• _Material provided_:
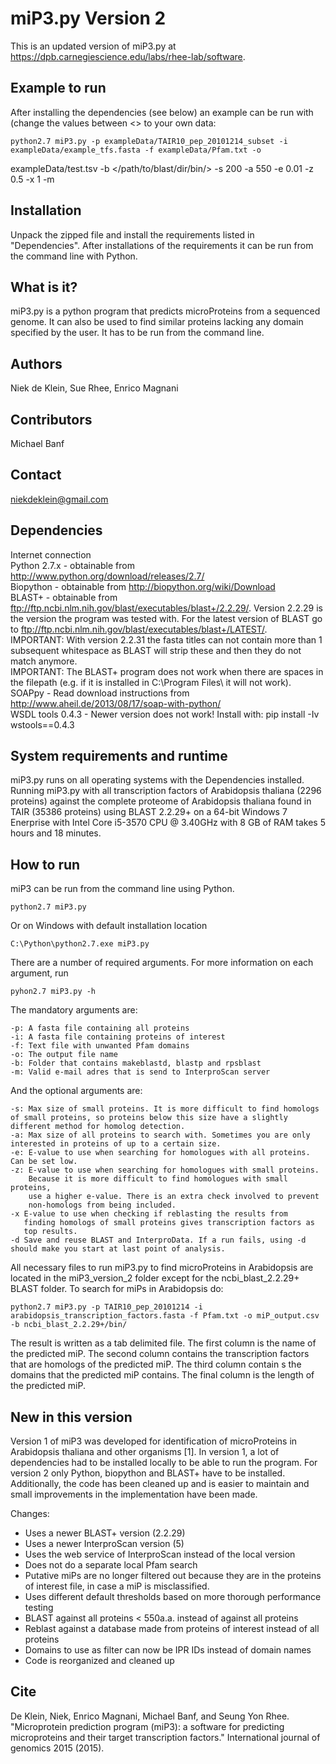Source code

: miP3.py Version 2
=================

This is an updated version of miP3.py at https://dpb.carnegiescience.edu/labs/rhee-lab/software. 

Example to run
--------------
After installing the dependencies (see below) an example can be run with (change the values between <> to your own data:

	python2.7 miP3.py -p exampleData/TAIR10_pep_20101214_subset -i exampleData/example_tfs.fasta -f exampleData/Pfam.txt -o 
exampleData/test.tsv -b </path/to/blast/dir/bin/> -s 200 -a 550 -e 0.01 -z 0.5 -x 1 -m <your email>

Installation
-----------
Unpack the zipped file and install the requirements listed in "Dependencies". After installations of the requirements it can be run from the command line with Python. 

What is it?
-----------
miP3.py is a python program that predicts microProteins from a sequenced genome. It can also be used to find similar proteins lacking any domain specified by the user. It has to be run from the command line.

Authors
-------
Niek de Klein, Sue Rhee, Enrico Magnani

Contributors
------------
Michael Banf

Contact
------
niekdeklein@gmail.com

Dependencies
------------
Internet connection  
Python 2.7.x - obtainable from http://www.python.org/download/releases/2.7/  
Biopython - obtainable from http://biopython.org/wiki/Download  
BLAST+ - obtainable from  
ftp://ftp.ncbi.nlm.nih.gov/blast/executables/blast+/2.2.29/. Version 2.2.29 is the version the program was tested with. For the latest version of BLAST go to ftp://ftp.ncbi.nlm.nih.gov/blast/executables/blast+/LATEST/.  
IMPORTANT: With version 2.2.31 the fasta titles can not contain more than 1 subsequent whitespace as BLAST will strip these and then they do not match anymore.  
IMPORTANT: The BLAST+ program does not work when there are spaces in the filepath (e.g. if it is installed in C:\Program Files\ it will not work).  
SOAPpy - Read download instructions from http://www.aheil.de/2013/08/17/soap-with-python/  
WSDL tools 0.4.3 - Newer version does not work! Install with: pip install -Iv wstools==0.4.3

System requirements and runtime
-------------------------------
miP3.py runs on all operating systems with the Dependencies installed.  
Running miP3.py with all transcription factors of Arabidopsis thaliana (2296 proteins) against the complete proteome of Arabidopsis thaliana found in TAIR (35386 proteins) using BLAST 2.2.29+ on a 64-bit Windows 7 Enerprise with Intel Core i5-3570 CPU @ 3.40GHz with 8 GB of RAM takes 5 hours and 18 minutes. 


How to run
----------
miP3 can be run from the command line using Python. 

    python2.7 miP3.py

Or on Windows with default installation location

    C:\Python\python2.7.exe miP3.py

There are a number of required arguments. For more information on each argument, run

    pyhon2.7 miP3.py -h

The mandatory arguments are:

    -p: A fasta file containing all proteins 
    -i: A fasta file containing proteins of interest 
    -f: Text file with unwanted Pfam domains 
    -o: The output file name 
    -b: Folder that contains makeblastd, blastp and rpsblast
    -m: Valid e-mail adres that is send to InterproScan server

And the optional arguments are:

    -s: Max size of small proteins. It is more difficult to find homologs of small proteins, so proteins below this size have a slightly different method for homolog detection.  
    -a: Max size of all proteins to search with. Sometimes you are only interested in proteins of up to a certain size. 
    -e: E-value to use when searching for homologues with all proteins. Can be set low. 
    -z: E-value to use when searching for homologues with small proteins. 
        Because it is more difficult to find homologues with small proteins, 
        use a higher e-value. There is an extra check involved to prevent 
        non-homologs from being included. 
    -x E-value to use when checking if reblasting the results from
       finding homologs of small proteins gives transcription factors as
       top results. 
    -d Save and reuse BLAST and InterproData. If a run fails, using -d should make you start at last point of analysis. 

All necessary files to run miP3.py to find microProteins in Arabidopsis are located in the miP3_version_2 folder except for the ncbi_blast_2.2.29+ BLAST folder. To search for miPs in Arabidopsis do: 

    python2.7 miP3.py -p TAIR10_pep_20101214 -i arabidopsis_transcription_factors.fasta -f Pfam.txt -o miP_output.csv -b ncbi_blast_2.2.29+/bin/
    
The result is written as a tab delimited file. The first column is the name of the predicted miP. The second column contains the transcription factors that are homologs of the predicted miP. The third column contain s the domains that the predicted miP contains. The final column is the length of the predicted miP.


New in this version
----------------
Version 1 of miP3 was developed for identification of microProteins in Arabidopsis thaliana and other organisms [1]. In version 1, a lot of dependencies had to be installed locally to be able to run the program. For version 2 only Python, biopython and BLAST+ have to be installed. Additionally, the code has been cleaned up and is easier to maintain and small improvements in the implementation have been made.

Changes:
- Uses a newer BLAST+ version (2.2.29)
- Uses a newer InterproScan version (5)
- Uses the web service of InterproScan instead of the local version
- Does not do a separate local Pfam search
- Putative miPs are no longer filtered out because they are in the proteins of interest file, in case a miP is misclassified.
- Uses different default thresholds based on more thorough performance testing
- BLAST against all proteins < 550a.a. instead of against all proteins
- Reblast against a database made from proteins of interest instead of all proteins
- Domains to use as filter can now be IPR IDs instead of domain names 
- Code is reorganized and cleaned up 


Cite
----
De Klein, Niek, Enrico Magnani, Michael Banf, and Seung Yon Rhee. "Microprotein prediction program (miP3): a software for predicting microproteins and their target transcription factors." International journal of genomics 2015 (2015).

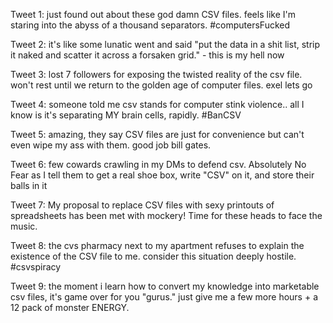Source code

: Tweet 1:
just found out about these god damn CSV files. feels like I'm staring into the abyss of a thousand separators. #computersFucked

Tweet 2:
it's like some lunatic went and said "put the data in a shit list, strip it naked and scatter it across a forsaken grid." - this is my hell now

Tweet 3:
lost 7 followers for exposing the twisted reality of the csv file. won't rest until we return to the golden age of computer files. exel lets go

Tweet 4:
someone told me csv stands for computer stink violence.. all I know is it's separating MY brain cells, rapidly. #BanCSV

Tweet 5:
amazing, they say CSV files are just for convenience but can't even wipe my ass with them. good job bill gates.

Tweet 6:
few cowards crawling in my DMs to defend csv. Absolutely No Fear as I tell them to get a real shoe box, write "CSV" on it, and store their balls in it

Tweet 7:
My proposal to replace CSV files with sexy printouts of spreadsheets has been met with mockery! Time for these heads to face the music.

Tweet 8:
the cvs pharmacy next to my apartment refuses to explain the existence of the CSV file to me. consider this situation deeply hostile. #csvspiracy

Tweet 9:
the moment i learn how to convert my knowledge into marketable csv files, it's game over for you "gurus." just give me a few more hours + a 12 pack of monster ENERGY.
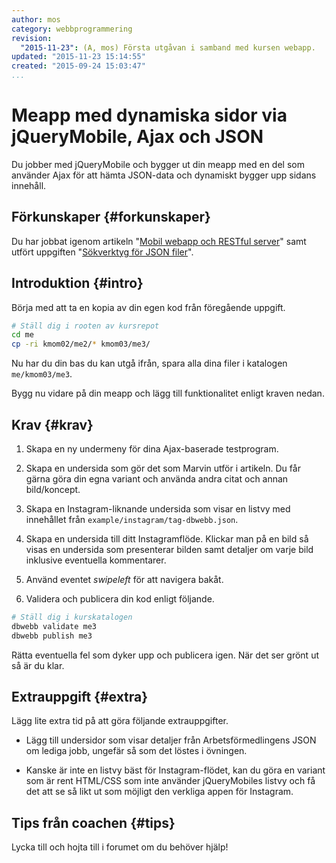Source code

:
 ```yaml
---
author: mos
category: webbprogrammering
revision:
  "2015-11-23": (A, mos) Första utgåvan i samband med kursen webapp.
updated: "2015-11-23 15:14:55"
created: "2015-09-24 15:03:47"
...
```

Meapp med dynamiska sidor via jQueryMobile, Ajax och JSON
==================================

Du jobber med jQueryMobile och bygger ut din meapp med en del som använder Ajax för att hämta JSON-data och dynamiskt bygger upp sidans innehåll.

<!--more-->



Förkunskaper {#forkunskaper}
-----------------------

Du har jobbat igenom artikeln "[Mobil webapp och RESTful server](kunskap/mobil-webapp-och-restful-server)" samt utfört uppgiften "[Sökverktyg för JSON filer](uppgift/sokverktyg-for-json-filer)".



Introduktion {#intro}
-----------------------

Börja med att ta en kopia av din egen kod från föregående uppgift.

```bash
# Ställ dig i rooten av kursrepot
cd me
cp -ri kmom02/me2/* kmom03/me3/
```

Nu har du din bas du kan utgå ifrån, spara alla dina filer i katalogen `me/kmom03/me3`.

Bygg nu vidare på din meapp och lägg till funktionalitet enligt kraven nedan.



Krav {#krav}
-----------------------

1. Skapa en ny undermeny för dina Ajax-baserade testprogram.

1. Skapa en undersida som gör det som Marvin utför i artikeln. Du får gärna göra din egna variant och använda andra citat och annan bild/koncept.

1. Skapa en Instagram-liknande undersida som visar en listvy med innehållet från `example/instagram/tag-dbwebb.json`.

1. Skapa en undersida till ditt Instagramflöde. Klickar man på en bild så visas en undersida som presenterar bilden samt detaljer om varje bild inklusive eventuella kommentarer.

1. Använd eventet *swipeleft* för att navigera bakåt.

11. Validera och publicera din kod enligt följande.

```bash
# Ställ dig i kurskatalogen
dbwebb validate me3
dbwebb publish me3
```

Rätta eventuella fel som dyker upp och publicera igen. När det ser grönt ut så är du klar. 



Extrauppgift {#extra}
-----------------------

Lägg lite extra tid på att göra följande extrauppgifter.

* Lägg till undersidor som visar detaljer från Arbetsförmedlingens JSON om lediga jobb, ungefär så som det löstes i övningen.

* Kanske är inte en listvy bäst för Instagram-flödet, kan du göra en variant som är rent HTML/CSS som inte använder jQueryMobiles listvy och få det att se så likt ut som möjligt den verkliga appen för Instagram.



Tips från coachen {#tips}
-----------------------

Lycka till och hojta till i forumet om du behöver hjälp!




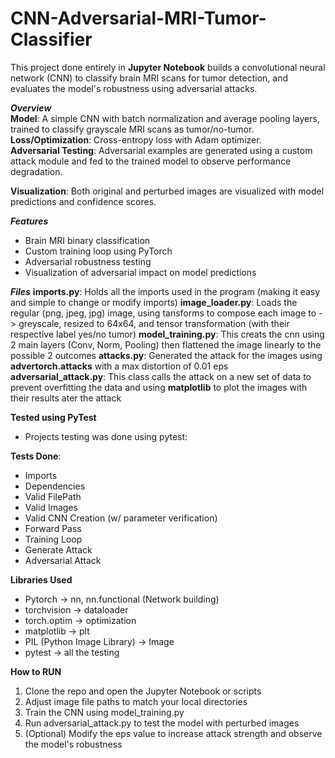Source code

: # CNN-Adversarial-MRI-Tumor-Classifier
This project done entirely in **Jupyter Notebook** builds a convolutional neural network (CNN) to classify brain MRI scans for tumor detection, and evaluates the model's robustness using adversarial attacks.

***Overview***</br>
**Model**: A simple CNN with batch normalization and average pooling layers, trained to classify grayscale MRI scans as tumor/no-tumor.</br>
**Loss/Optimization**: Cross-entropy loss with Adam optimizer.</br>
**Adversarial Testing**: Adversarial examples are generated using a custom attack module and fed to the trained model to observe performance degradation.</br>

**Visualization**: Both original and perturbed images are visualized with model predictions and confidence scores.</br>

***Features***
- Brain MRI binary classification
- Custom training loop using PyTorch
- Adversarial robustness testing
- Visualization of adversarial impact on model predictions

***Files***
**imports.py**: Holds all the imports used in the program (making it easy and simple to change or modify imports)
**image_loader.py**: Loads the regular (png, jpeg, jpg) image, using tansforms to compose each image to -> greyscale, resized to 64x64, and tensor transformation (with their respective label yes/no tumor)
**model_training.py**: This creats the cnn using 2 main layers (Conv, Norm, Pooling) then flattened the image linearly to the possible 2 outcomes 
**attacks.py**: Generated the attack for the images using **advertorch.attacks** with a max distortion of 0.01 eps 
**adversarial_attack.py**: This class calls the attack on a new set of data to prevent overfitting the data and using **matplotlib** to plot the images with their results ater the attack 

**Tested using PyTest**
- Projects testing was done using pytest:
  
**Tests Done**:
- Imports
- Dependencies 
- Valid FilePath 
- Valid Images
- Valid CNN Creation (w/ parameter verification)
- Forward Pass
- Training Loop
- Generate Attack
- Adversarial Attack

**Libraries Used**
- Pytorch -> nn, nn.functional (Network building)
- torchvision -> dataloader
- torch.optim -> optimization
- matplotlib -> plt
- PIL (Python Image Library) -> Image
- pytest -> all the testing

 **How to RUN**
 1. Clone the repo and open the Jupyter Notebook or scripts
 2. Adjust image file paths to match your local directories
 3. Train the CNN using model_training.py
 4. Run adversarial_attack.py to test the model with perturbed images
 5. (Optional) Modify the eps value to increase attack strength and observe the model's robustness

• _What is expected_: Return each line above where the word "visar" shows up.

• _Your solution_:
1. Skapa en Instagram-liknande undersida som visar en listvy med innehållet från `example/instagram/tag-dbwebb.json`.
* Lägg till undersidor som visar detaljer från Arbetsförmedlingens JSON om lediga jobb, ungefär så som det löstes i övningen.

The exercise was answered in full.